Saved data entries
--- START ---

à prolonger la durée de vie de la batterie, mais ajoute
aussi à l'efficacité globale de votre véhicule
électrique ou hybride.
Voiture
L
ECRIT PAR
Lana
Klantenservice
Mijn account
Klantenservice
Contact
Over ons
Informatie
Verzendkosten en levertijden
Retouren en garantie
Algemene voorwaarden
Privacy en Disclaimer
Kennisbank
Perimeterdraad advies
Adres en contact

--- END ---
--- START ---

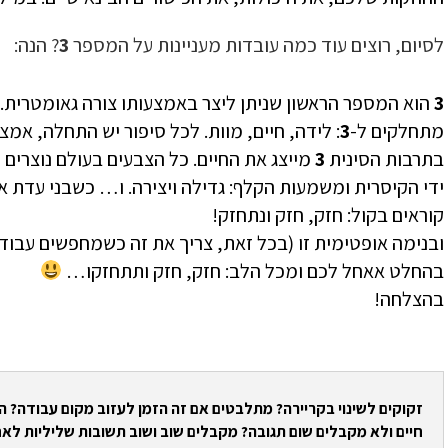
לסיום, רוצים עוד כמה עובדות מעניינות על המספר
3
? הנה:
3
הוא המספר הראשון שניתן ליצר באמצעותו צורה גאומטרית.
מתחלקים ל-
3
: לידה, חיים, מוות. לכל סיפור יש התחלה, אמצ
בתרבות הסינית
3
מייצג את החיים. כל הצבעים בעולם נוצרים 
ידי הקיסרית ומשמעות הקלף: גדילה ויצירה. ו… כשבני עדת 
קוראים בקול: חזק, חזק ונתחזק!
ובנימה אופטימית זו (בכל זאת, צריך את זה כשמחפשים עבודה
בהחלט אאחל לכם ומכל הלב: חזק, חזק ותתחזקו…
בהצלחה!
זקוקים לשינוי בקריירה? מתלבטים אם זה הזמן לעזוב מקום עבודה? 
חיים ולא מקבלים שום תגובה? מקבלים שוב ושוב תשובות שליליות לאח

--- END ---

In the entries above, find the line holding "Mijn account" and the line holding "Adres en contact"; print both of them and every line between, exactly, and nothing else.

**Problem solution:**
Mijn account
Klantenservice
Contact
Over ons
Informatie
Verzendkosten en levertijden
Retouren en garantie
Algemene voorwaarden
Privacy en Disclaimer
Kennisbank
Perimeterdraad advies
Adres en contact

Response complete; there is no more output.